## Short problem 1
In the list of state facts, what share of Charleston's brick buildings and homes did the 1886 earthquake damage?
## Short problem 2
Using the list of state facts, explain why Florena Budwin disguised herself as a man.

Estab-lished in the 1670s and open to the public since the 1860s, Magnolia Plantation in Charleston is billed as the nation’s oldest manmade public attraction.
The spotted salamander was designated the official state amphibian in 1999.
Middleton Place, an 18th-century plantation at Charleston, was the home of Henry Middleton, president of the First Continental Congress, which convened in 1774.
Published in 1774, the South-Carolina Price-Current, the state’s earliest known business publication, listed prices for 168 items bought and sold in Charleston.
On Aug. 31, 1886, an earthquake rocked Charleston, killing 110 people and damaging 90 percent of the town’s brick buildings and homes.
Founded in 1770, the College of Charleston in Charleston is the state’s oldest institute of higher learning.
Florena Budwin is believed to be the first woman buried in a national cemetery, Florence National Cemetery in Florence (pop. 30,248), in 1865. She disguised herself as a man to join the Union Army with her husband.
In 1912, Sumter (pop. 39,643) became the first U.S. city to adopt a successful council-manager form of government. Sumter is run by a city manager and governed by several council members and a mayor.

## Extracted information

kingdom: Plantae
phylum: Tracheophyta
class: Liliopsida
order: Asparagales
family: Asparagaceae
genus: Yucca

## Worked solution 1
90 percent

## Worked solution 2
Florena Budwin disguised herself as a man so she could join the Union Army with her husband. She is believed to be the first woman buried in a national cemetery, Florence National Cemetery, in 1865.